Spring began with the wedding. Afterward, only several sunrises passed before Carly found her way back to me. She came alone. I expected to hear William call to her as he arrived; I watched the field and listened over the noise of the birds. He did not come. She sat alone against my trunk, her fingers splayed over the damp ground covering my roots. Perfectly still, eyes focused on the creek, she was silent at first. Then she cried. One sob escaped her throat and her hand, adorned now by a simple band on her finger, went to her mouth to muffle the next one. I watched her shoulders shake.
I have never felt more helpless. Oh how I ached to bend down to hold her.
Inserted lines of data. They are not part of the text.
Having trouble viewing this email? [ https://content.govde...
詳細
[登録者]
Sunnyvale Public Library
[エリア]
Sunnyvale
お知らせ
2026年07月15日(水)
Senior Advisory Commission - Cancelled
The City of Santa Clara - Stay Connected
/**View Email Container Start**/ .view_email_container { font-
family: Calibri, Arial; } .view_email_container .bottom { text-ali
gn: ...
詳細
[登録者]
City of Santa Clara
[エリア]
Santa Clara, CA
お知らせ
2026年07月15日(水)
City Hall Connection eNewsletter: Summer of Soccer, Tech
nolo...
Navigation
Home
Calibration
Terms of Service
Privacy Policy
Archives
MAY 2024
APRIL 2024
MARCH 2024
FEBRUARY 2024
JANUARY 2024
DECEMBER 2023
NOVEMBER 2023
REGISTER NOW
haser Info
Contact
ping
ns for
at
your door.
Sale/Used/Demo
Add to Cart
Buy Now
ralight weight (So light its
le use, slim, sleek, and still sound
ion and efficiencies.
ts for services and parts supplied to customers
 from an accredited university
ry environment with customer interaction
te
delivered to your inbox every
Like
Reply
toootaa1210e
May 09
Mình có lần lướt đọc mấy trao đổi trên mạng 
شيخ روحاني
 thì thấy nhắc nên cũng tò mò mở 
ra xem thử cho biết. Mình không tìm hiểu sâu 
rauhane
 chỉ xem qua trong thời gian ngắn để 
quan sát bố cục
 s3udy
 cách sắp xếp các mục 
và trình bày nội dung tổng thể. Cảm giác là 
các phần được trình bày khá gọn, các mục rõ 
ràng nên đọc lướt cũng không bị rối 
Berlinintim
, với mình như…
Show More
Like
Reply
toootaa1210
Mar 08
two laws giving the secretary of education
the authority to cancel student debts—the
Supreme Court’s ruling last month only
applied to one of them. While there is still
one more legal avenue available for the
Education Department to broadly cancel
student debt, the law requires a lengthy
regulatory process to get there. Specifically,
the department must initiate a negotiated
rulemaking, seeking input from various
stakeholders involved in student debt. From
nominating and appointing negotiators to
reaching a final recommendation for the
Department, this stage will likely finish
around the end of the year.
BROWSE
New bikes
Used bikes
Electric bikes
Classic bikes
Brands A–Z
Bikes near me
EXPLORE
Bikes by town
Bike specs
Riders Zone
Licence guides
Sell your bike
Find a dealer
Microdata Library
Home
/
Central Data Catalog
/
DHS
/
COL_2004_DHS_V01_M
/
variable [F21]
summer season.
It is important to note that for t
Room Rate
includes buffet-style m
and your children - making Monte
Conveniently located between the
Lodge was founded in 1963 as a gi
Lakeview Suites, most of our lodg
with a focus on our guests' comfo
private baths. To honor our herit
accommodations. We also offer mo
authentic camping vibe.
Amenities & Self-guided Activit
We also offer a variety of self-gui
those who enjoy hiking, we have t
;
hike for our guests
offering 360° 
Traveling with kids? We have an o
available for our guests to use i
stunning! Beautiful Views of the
I could only stand beside her, willing her to draw strength from my solidity.
She quieted eventually, lying down below my swaying leaves and falling asleep for the rest of the afternoon. She was a splendid sight: her hair fanned over the grass, one hand tucked beneath her cheek, knees curled toward her stomach. She slept until the sun set and the breeze turned chilly enough to bring on a shiver.
Carly returned often, usually with papers in hand. Some were covered in writing that she read eagerly and clutched to her chest. Other pieces were blank when she arrived and her time was spent filling them to their edges.
It was nearing the close of summer by the time I noticed the swelling of Carly’s stomach. The meaning of it was apparent even to me, as I’d spent my years observing the mothers in the forest. After finishing her reading or writing, she would lie down on her back on the smoothest patch of grass under my cover and run her hand round and round the little hill of her belly. One foggy morning, I watched as the child within kicked Carly’s hand. Carly sat up, a grin spreading across her pretty face even as tears rapidly filled her eyes.
When she had grown too large to lie on her back, she rolled to her side and held her stomach protectively. That was around the time she began talking to the child.
“Are you going to look like your daddy, little one? I bet you’ll have his smile. Yes, I’m sure you will.”
“We’re in your daddy’s favorite spot in the whole world. Did you know that?”
“We got a letter from your daddy today, little one. He is tremendously excited to meet you.”
As everything changed to browns, reds, and oranges, and leaves floated off their branches, and the sun closed the days earlier and earlier, Carly walked more slowly through the field. She stayed for briefer bits of time. When the first snowflakes of the season fell from fat, gray clouds, Carly leaned against me and sighed.
“It’ll be a while before I come back, I think.”
It took a moment for me to emerge from my confusion and realize she was speaking to me. A first in all my years.
“I will come back though. I’ll bring my little one, I promise. And someday, I’ll bring William with me again.”
The winter didn’t seem so terribly cold with that promise held beneath my bark.